Several times his bodily awareness switched from the one standing upright to the one still lying in bed; when in the lying in bed mode he felt quite awake but completely paralysed and scared by the figure of himself bending over and beating him. His only intention was to become one person again and, looking out of the window (from where he could still see his body lying in bed), he suddenly decided to jump out “in order to stop the intolerable feeling of being divided in two”. At the same time, he hoped that “this really desperate action would frighten the one in bed and thus urge him to merge with me again”. The next thing he remembers is waking up in pain in the hospital.”

Brugger claimed that man told him that he had jumped to “find a match between body and self”. After that man received treatment for his fall-related injuries, the young man underwent surgery to remove a tumour in his left temporal lobe, and both the seizures and the bizarre experiences stopped.

As I mentioned above, the doppelganger effect is also known as heautoscopy which is a term used in psychiatry and neurology for the reduplicative hallucination of “seeing one’s own body at a distance”.

Heautoscopy in association with seizures is well documented and is commonly accompanied by intense feelings of horror or despair which have also caused some people to commit suicide as the patient above had failed to attempt. The first non-fictional account of suicide as a consequence of heautoscopy may be the case of a man who day and night felt persecuted by his doppelganger until he shot himself to get rid of it.”

What’s interesting about this suicide revelation is that I also had tried to kill myself when I was at a dark time in my life. I was facing a lot of time in prison and while on bail, I developed a serious alcohol and drug addiction.

I clearly remember that day and night as if it were yesterday. It was like watching a movie of myself and I was two people. Really, it was surreal.

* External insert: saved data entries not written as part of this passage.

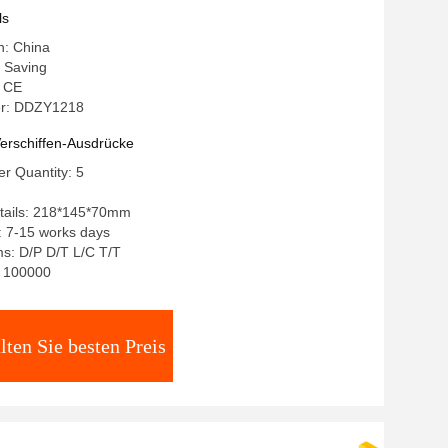
ls
n: China
 Saving
: CE
r: DDZY1218
erschiffen-Ausdrücke
r Quantity: 5
tails: 218*145*70mm
: 7-15 works days
s: D/P D/T L/C T/T
y: 100000
lten Sie besten Preis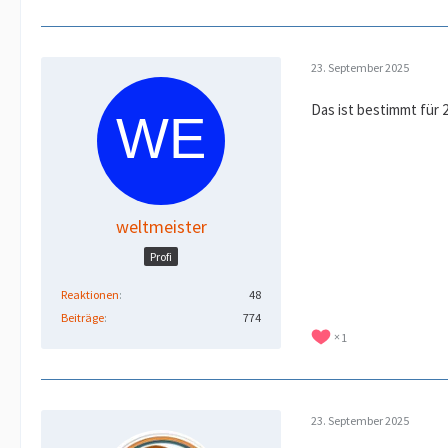
23. September 2025
Das ist bestimmt für 
weltmeister
Profi
Reaktionen
48
Beiträge
774
1
23. September 2025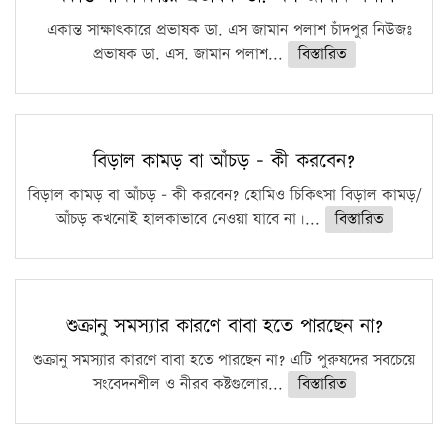
একান্ত সাক্ষাৎকারে প্রভাষক ডা. এস জামান পলাশ চাঁদপুর নিউজঃ
প্রভাষক ডা. এস. জামান পলাশ...
বিস্তারিত
বিড়াল কামড় বা আঁচড় – কী করবেন?
বিড়াল কামড় বা আঁচড় – কী করবেন? হোমিও চিকিৎসা বিড়াল কামড়/
আঁচড় কখনোই হালকাভাবে নেওয়া যাবে না।...
বিস্তারিত
শুক্রানু সমস্যার কারণে বাবা হতে পারছেন না?
শুক্রানু সমস্যার কারণে বাবা হতে পারছেন না? এটি পুরুষদের সবচেয়ে
সংবেদনশীল ও নীরব কষ্টগুলোর...
বিস্তারিত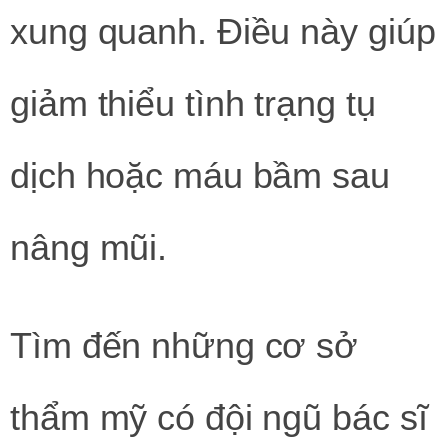
xung quanh. Điều này giúp
giảm thiểu tình trạng tụ
dịch hoặc máu bầm sau
nâng mũi.
Tìm đến những cơ sở
thẩm mỹ có đội ngũ bác sĩ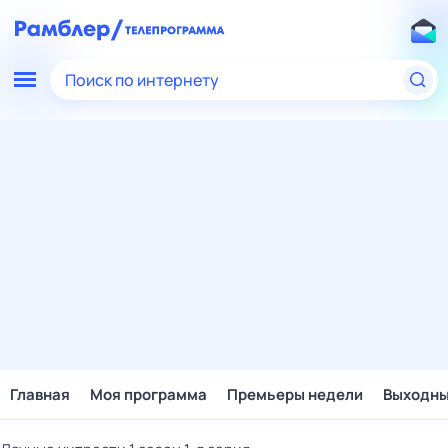
Поиск по интернету
Главная
Моя программа
Премьеры недели
Выходн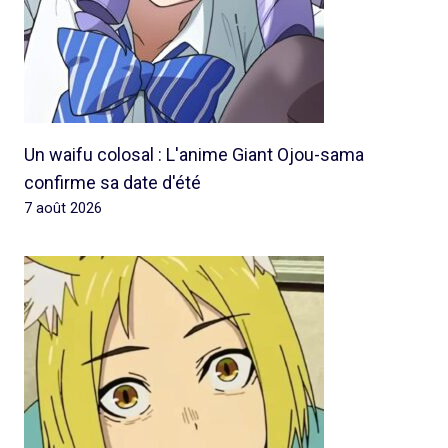
Un waifu colosal : L'anime Giant Ojou-sama
confirme sa date d'été
7 août 2026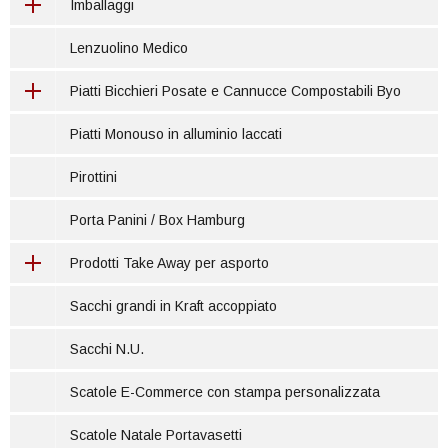
Imballaggi
Lenzuolino Medico
Piatti Bicchieri Posate e Cannucce Compostabili Byo
Piatti Monouso in alluminio laccati
Pirottini
Porta Panini / Box Hamburg
Prodotti Take Away per asporto
Sacchi grandi in Kraft accoppiato
Sacchi N.U.
Scatole E-Commerce con stampa personalizzata
Scatole Natale Portavasetti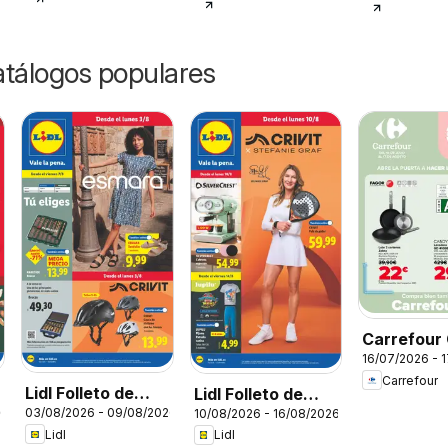
catálogos populares
Carrefour
16/07/2026 - 
Equipada
Carrefour
Lidl Folleto de
Lidl Folleto de
26
03/08/2026 - 09/08/2026
10/08/2026 - 16/08/2026
bazar
bazar
Lidl
Lidl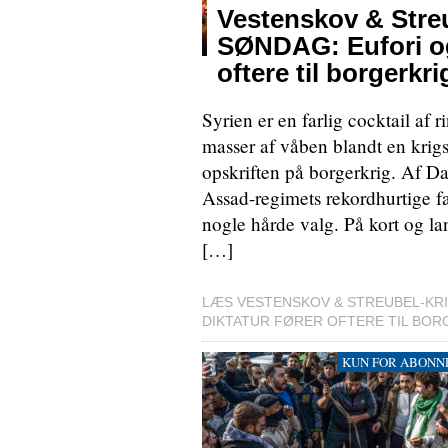
Vestenskov & Stre
SØNDAG: Eufori og 
oftere til borgerkri
Syrien er en farlig cocktail af
masser af våben blandt en krig
opskriften på borgerkrig. Af D
Assad-regimets rekordhurtige fal
nogle hårde valg. På kort og lang
[…]
LÆS VESTENSKOV & STREUBEL-KR
DIKTATUR FØRER OFTERE TIL BORG
KUN FOR ABONN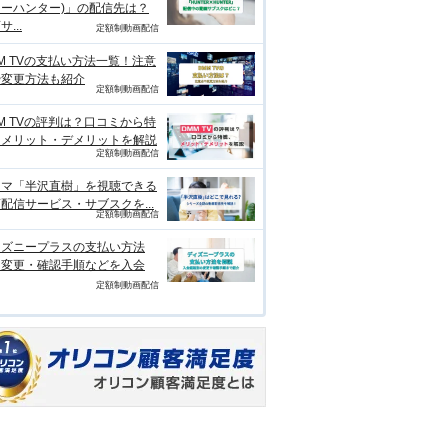
ーハンター)」の配信先は？
...
定額制動画配信
M TVの支払い方法一覧！注意
や変更方法も紹介
定額制動画配信
M TVの評判は？口コミから特
、メリット・デメリットを解説
定額制動画配信
ラマ「半沢直樹」を視聴できる
配信サービス・サブスクを...
定額制動画配信
ィズニープラスの支払い方法
？変更・確認手順などを入会
定額制動画配信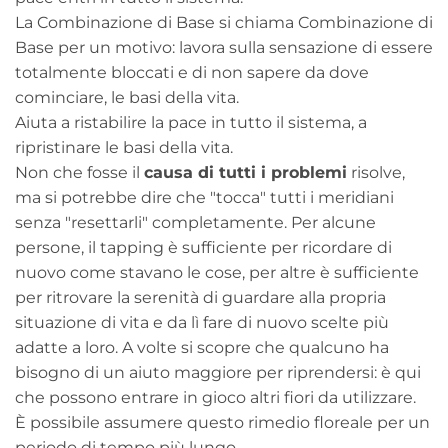
La Combinazione di Base si chiama Combinazione di
Base per un motivo: lavora sulla sensazione di essere
totalmente bloccati e di non sapere da dove
cominciare, le basi della vita.
Aiuta a ristabilire la pace in tutto il sistema, a
ripristinare le basi della vita.
Non che fosse il
causa di tutti i problemi
risolve,
ma si potrebbe dire che "tocca" tutti i meridiani
senza "resettarli" completamente. Per alcune
persone, il tapping è sufficiente per ricordare di
nuovo come stavano le cose, per altre è sufficiente
per ritrovare la serenità di guardare alla propria
situazione di vita e da lì fare di nuovo scelte più
adatte a loro. A volte si scopre che qualcuno ha
bisogno di un aiuto maggiore per riprendersi: è qui
che possono entrare in gioco altri fiori da utilizzare.
È possibile assumere questo rimedio floreale per un
periodo di tempo più lungo.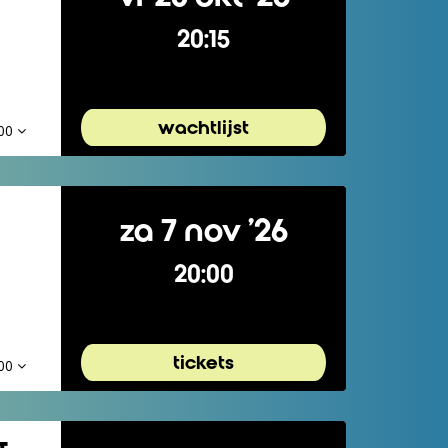
20:15
wachtlijst
,00
za 7 nov ’26
20:00
tickets
,00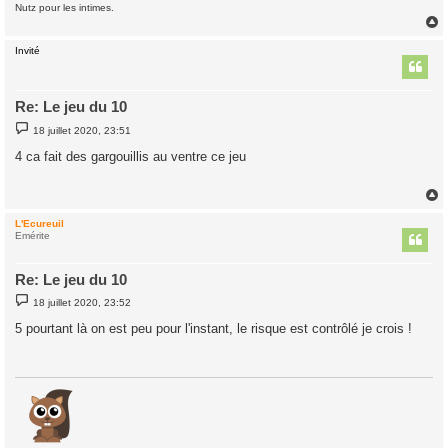
Nutz pour les intimes.
Invité
t
Re: Le jeu du 10
M
18 juillet 2020, 23:51
e
s
4 ca fait des gargouillis au ventre ce jeu
s
a
g
e
L'Ecureuil
t
Emérite
Re: Le jeu du 10
M
18 juillet 2020, 23:52
e
s
5 pourtant là on est peu pour l'instant, le risque est contrôlé je crois !
s
a
g
e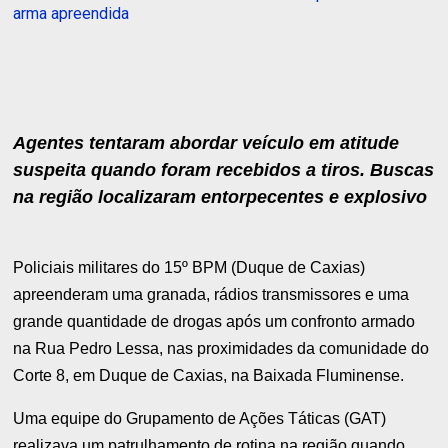
arma apreendida
Agentes tentaram abordar veículo em atitude
suspeita quando foram recebidos a tiros. Buscas
na região localizaram entorpecentes e explosivo
Policiais militares do 15º BPM (Duque de Caxias)
apreenderam uma granada, rádios transmissores e uma
grande quantidade de drogas após um confronto armado
na Rua Pedro Lessa, nas proximidades da comunidade do
Corte 8, em Duque de Caxias, na Baixada Fluminense.
Uma equipe do Grupamento de Ações Táticas (GAT)
realizava um patrulhamento de rotina na região quando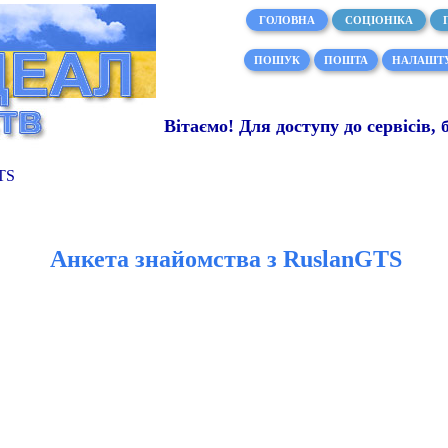
ГОЛОВНА
СОЦІОНІКА
ПОШУК
ПОШТА
НАЛАШТ
Вітаємо! Для доступу до сервісів, 
TS
Анкета знайомства з RuslanGTS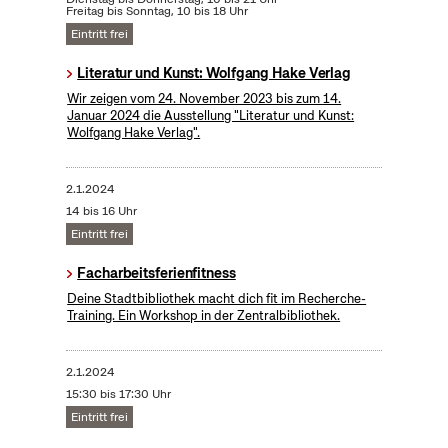
Freitag bis Sonntag, 10 bis 18 Uhr
Eintritt frei
Literatur und Kunst: Wolfgang Hake Verlag
Wir zeigen vom 24. November 2023 bis zum 14.
Januar 2024 die Ausstellung "Literatur und Kunst:
Wolfgang Hake Verlag".
2.1.2024
14 bis 16 Uhr
Eintritt frei
Facharbeitsferienfitness
Deine Stadtbibliothek macht dich fit im Recherche-
Training. Ein Workshop in der Zentralbibliothek.
2.1.2024
15:30 bis 17:30 Uhr
Eintritt frei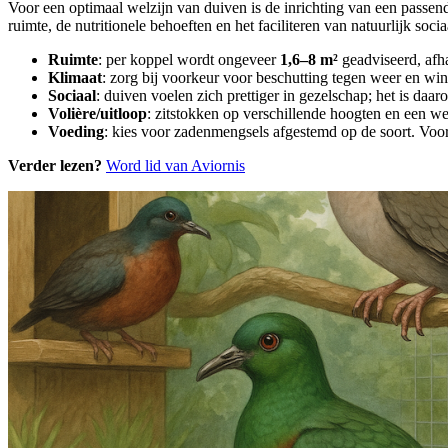
Voor een optimaal welzijn van duiven is de inrichting van een passe
ruimte, de nutritionele behoeften en het faciliteren van natuurlijk soci
Ruimte
: per koppel wordt ongeveer
1,6–8 m²
geadviseerd, afha
Klimaat
: zorg bij voorkeur voor beschutting tegen weer en win
Sociaal
: duiven voelen zich prettiger in gezelschap; het is daa
Volière/uitloop
: zitstokken op verschillende hoogten en een we
Voeding
: kies voor zadenmengsels afgestemd op de soort. Voor 
Verder lezen?
Word lid van Aviornis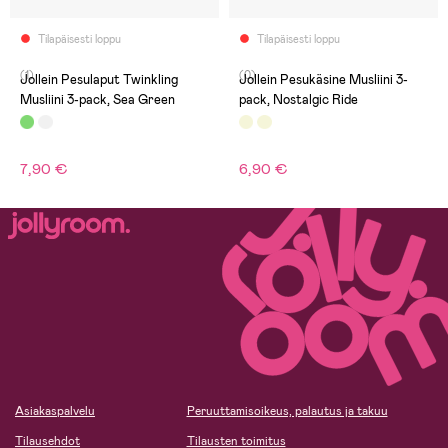
Tilapäisesti loppu
Tilapäisesti loppu
(1)
(0)
Jollein Pesulaput Twinkling
Jollein Pesukäsine Musliini 3-
Musliini 3-pack, Sea Green
pack, Nostalgic Ride
7,90 €
6,90 €
Asiakaspalvelu
Peruuttamisoikeus, palautus ja takuu
Tilausehdot
Tilausten toimitus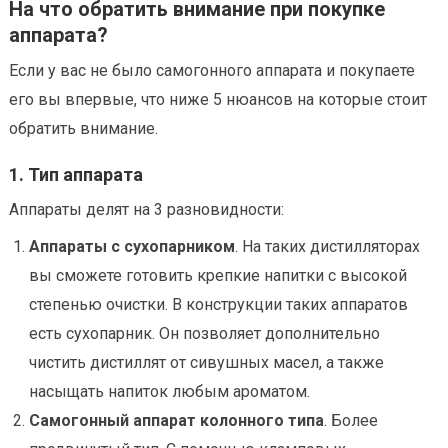
На что обратить внимание при покупке
аппарата?
Если у вас не было самогонного аппарата и покупаете
его вы впервые, что ниже 5 нюансов на которые стоит
обратить внимание.
1. Тип аппарата
Аппараты делят на 3 разновидности:
Аппараты с сухопарником
. На таких дистилляторах
вы сможете готовить крепкие напитки с высокой
степенью очистки. В конструкции таких аппаратов
есть сухопарник. Он позволяет дополнительно
чистить дистиллят от сивушных масел, а также
насыщать напиток любым ароматом.
Самогонный аппарат колонного типа
. Более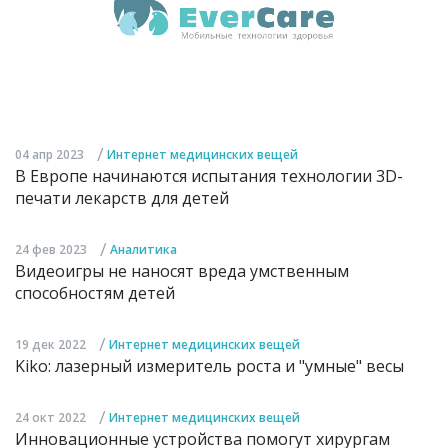
/
04 апр 2023
Интернет медицинских вещей
В Европе начинаются испытания технологии 3D-
печати лекарств для детей
/
24 фев 2023
Аналитика
Видеоигры не наносят вреда умственным
способностям детей
/
19 дек 2022
Интернет медицинских вещей
Kiko: лазерный измеритель роста и "умные" весы
/
24 окт 2022
Интернет медицинских вещей
Инновационные устройства помогут хирургам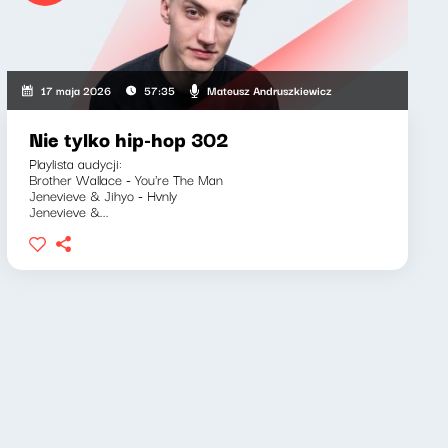
Mateusz Andruszkiewicz
17 maja 2026
57:35
Nie tylko hip-hop 302
Playlista audycji:
Brother Wallace - You're The Man
Jenevieve & Jihyo - Hvnly
Jenevieve &...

One person had taken control and said he was done with my wretched self and life. My time was up. It was time to die in that hotel room.

As I looked in the mirror at my pathetic self, I drank the bottle of whiskey and started swallowing handfuls of Xanex. All the while, my 5-year-old son who I thought was an angel was lying sleeping on the bed.

Later, in a drugged stupor, my other self seemed to try to regain control and started calling my ex-wife on the phone who then called my sister who found me at the hotel. There is much more to the story and maybe someday, I will tell it.

Looking back, I can say that I believe I had experienced the doppelganger effect and possibly my suicide attempt with my doppelganger than trying to save me meant that it wasn’t my time just yet.

It makes me think that I must have some work still to do in this carbon 666 double before the fungi in my body consumes my memory and light.